Excerpted passage:
** BEGIN **

Jennifer Ann Agutter OBE (born 20 December 1952) is a British actress. She began her career as a child actress in 1964, appearing in East of Sudan, Star!, and two adaptations of The Railway Children—the BBC’s 1968 television serial and the 1970 film version. She also starred in the critically acclaimed film Walkabout and the TV film The Snow Goose (both 1971), for which she won an Emmy Award for Outstanding Supporting Actress in a Drama.


She relocated to the United States in 1974 to pursue a Hollywood career and subsequently appeared in Logan’s Run (1976), Amy (1981), An American Werewolf in London (1981), and Child’s Play 2 (1990). Parallel to her Hollywood film roles, Agutter continued appearing in high-profile British films such as The Eagle Has Landed (1976), Equus (1977), for which she won a BAFTA Award for Best Actress in a Supporting Role, and The Riddle of the Sands (1979). In 1981, she also co-starred in The Survivor, an Australian adaptation of the James Herbert novel, and was nominated for an AACTA Award for Best Actress in a Leading Role.

** END **

Required tasks:
1) Answer these from the Agutter passage:
(a) In what year did she begin her career as a child actress?
(b) For which film did she win a BAFTA Award for Best Actress in a Supporting Role?
(c) In what year did she relocate to the United States?
2) Reproduce everything in the Agutter passage from "Jennifer Ann Agutter" down to "in a Drama.", word for word.

Provided material:
** BEGIN **

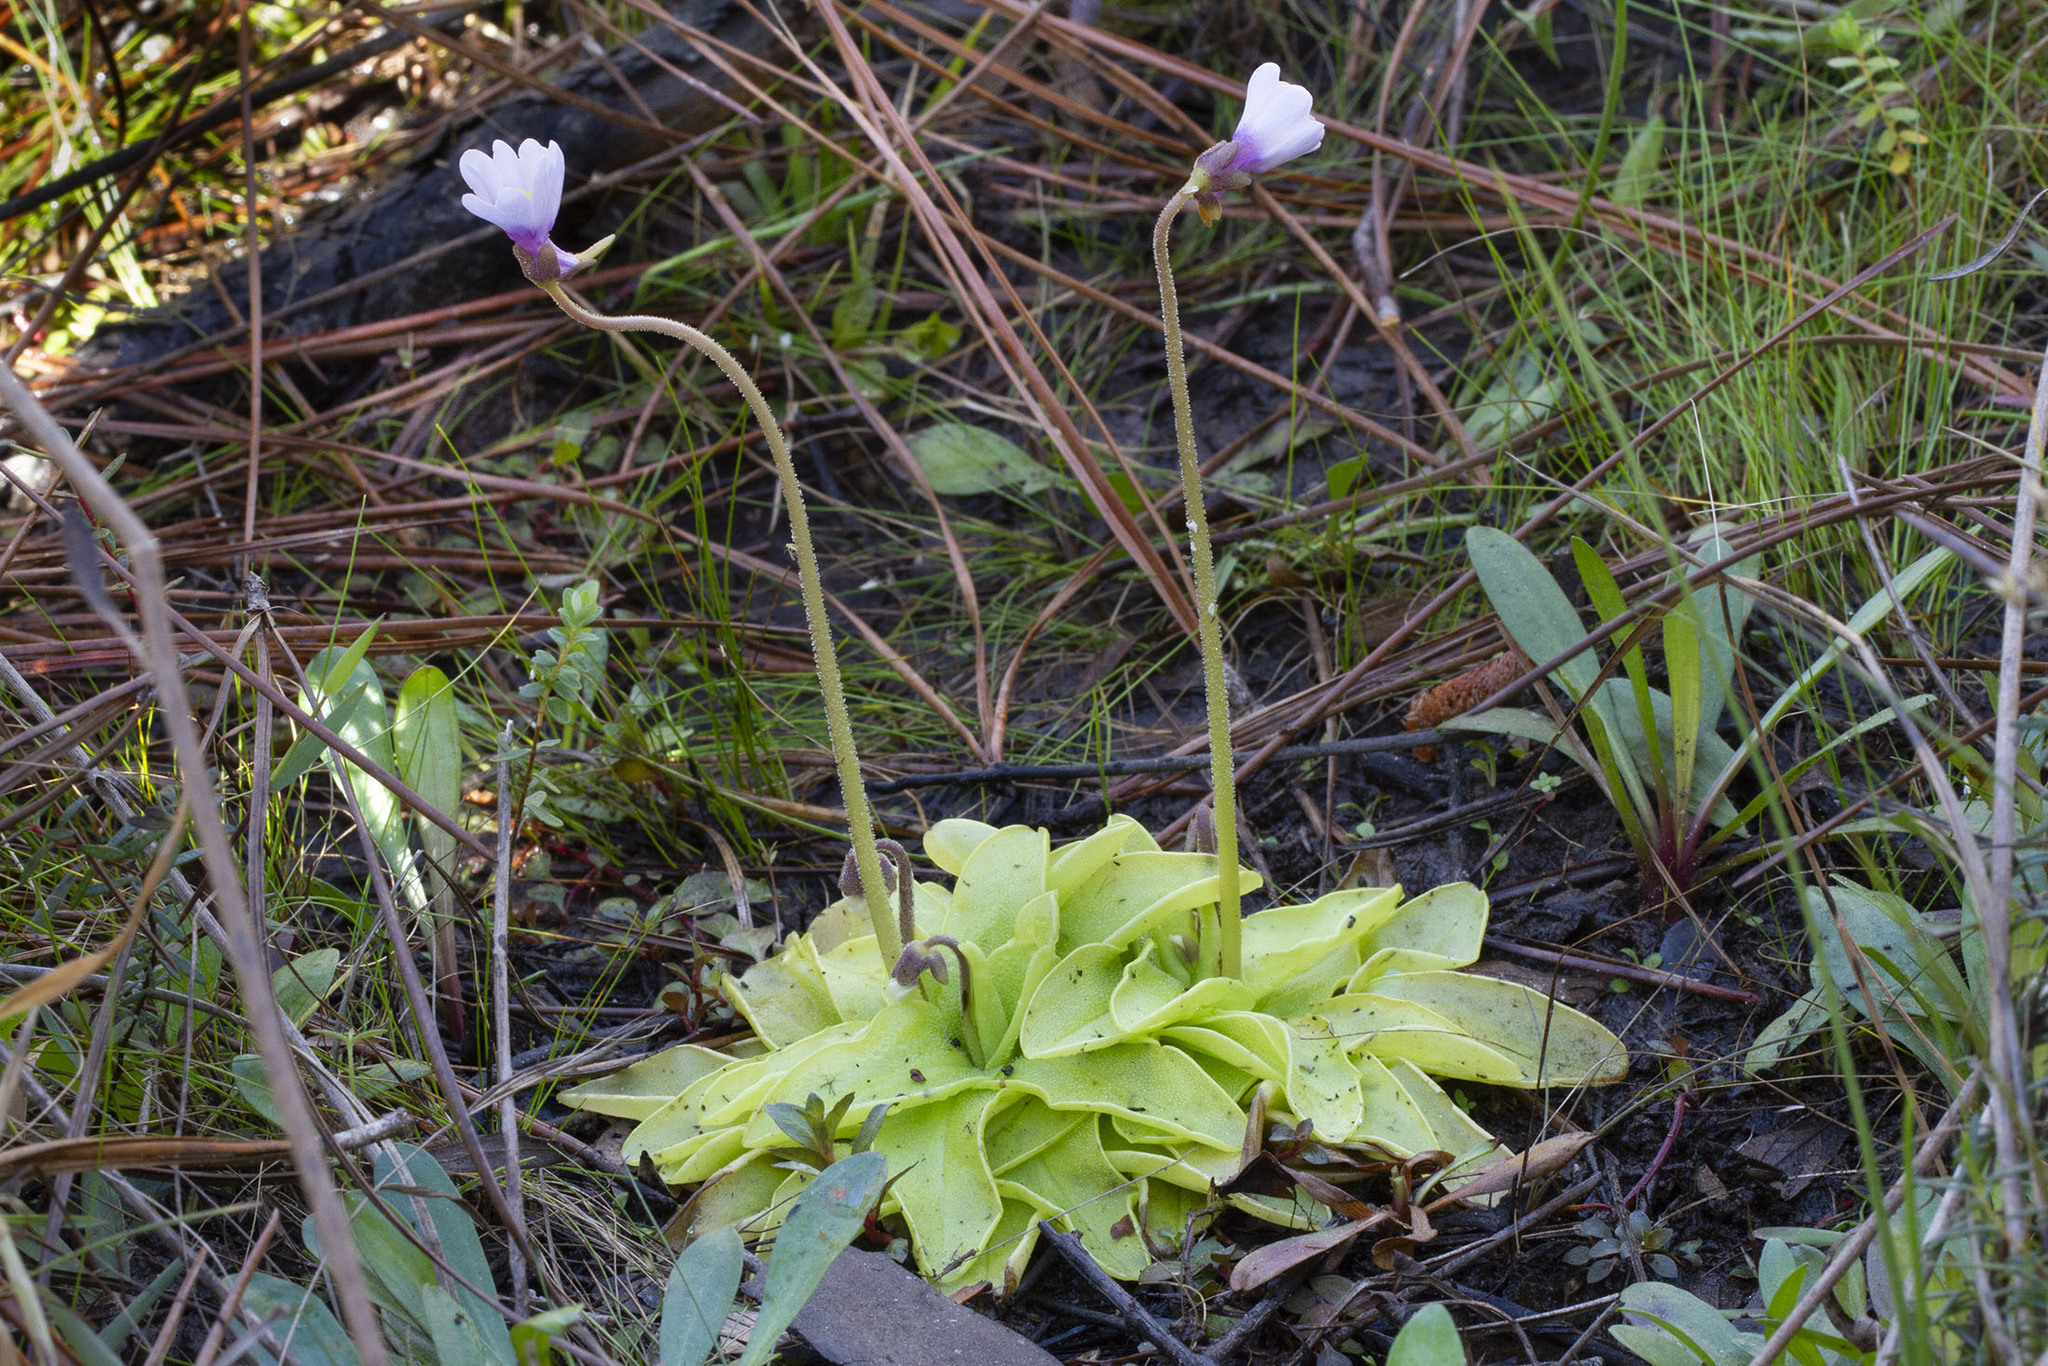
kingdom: Plantae
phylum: Tracheophyta
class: Magnoliopsida
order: Lamiales
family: Lentibulariaceae
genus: Pinguicula
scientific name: Pinguicula ionantha
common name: Godfrey's butterwort
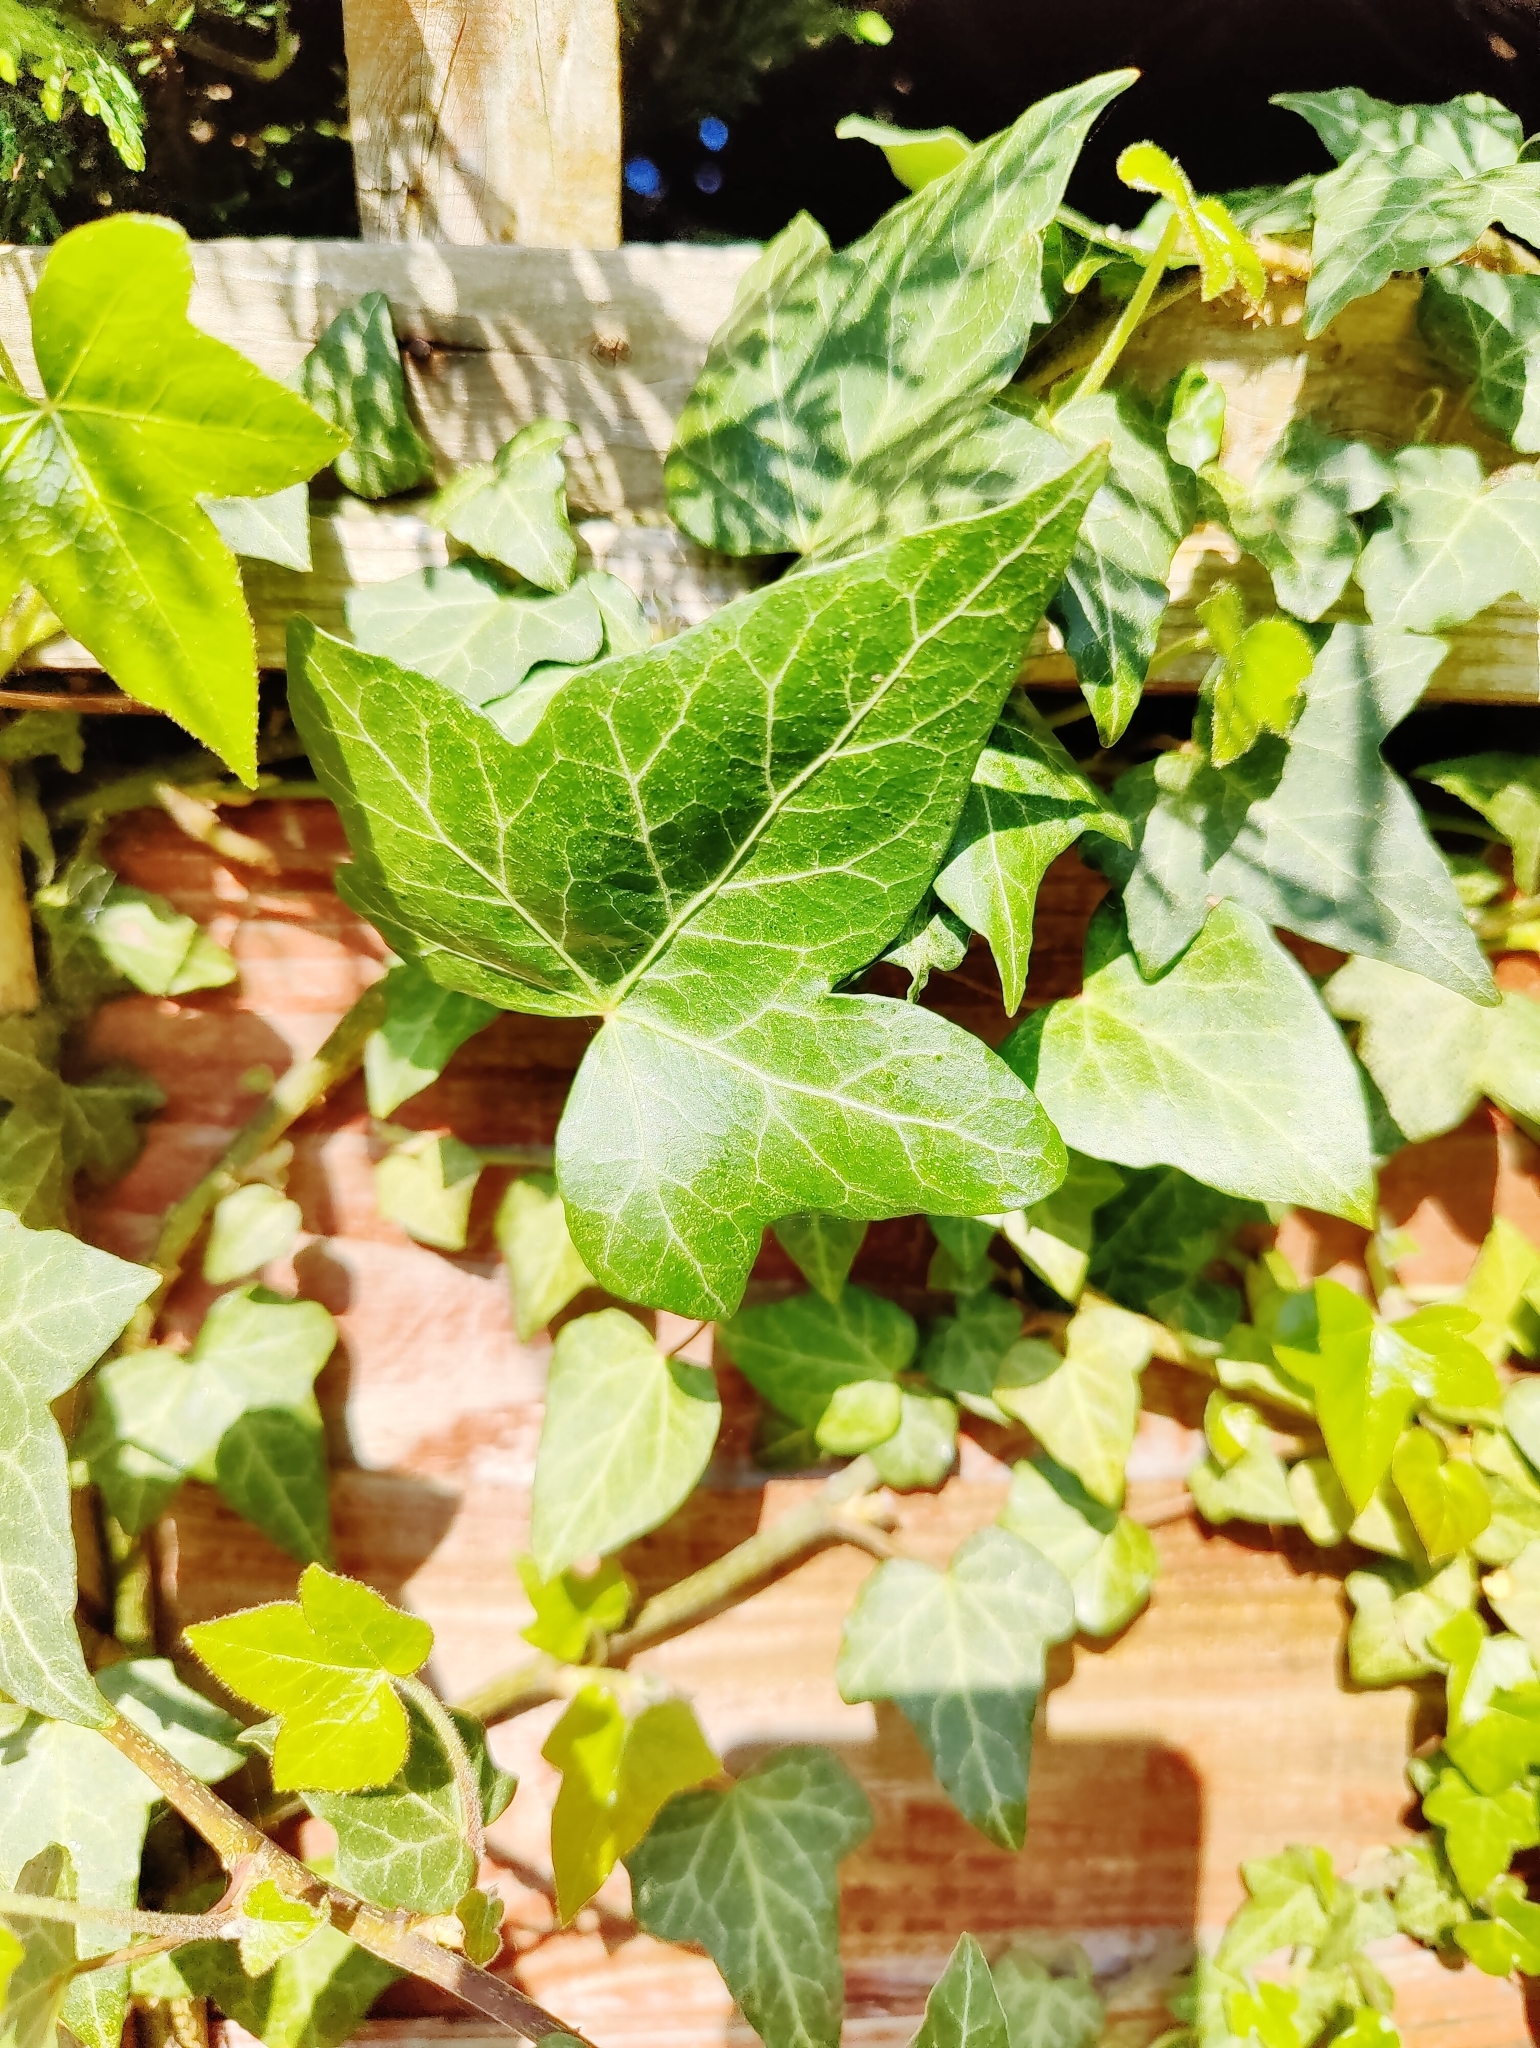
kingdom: Plantae
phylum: Tracheophyta
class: Magnoliopsida
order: Apiales
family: Araliaceae
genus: Hedera
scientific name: Hedera helix
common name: Ivy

** END **

Solved problems:
1)
(a) 1964
(b) Equus (1977)
(c) 1974

2)
Jennifer Ann Agutter OBE (born 20 December 1952) is a British actress. She began her career as a child actress in 1964, appearing in East of Sudan, Star!, and two adaptations of The Railway Children—the BBC’s 1968 television serial and the 1970 film version. She also starred in the critically acclaimed film Walkabout and the TV film The Snow Goose (both 1971), for which she won an Emmy Award for Outstanding Supporting Actress in a Drama.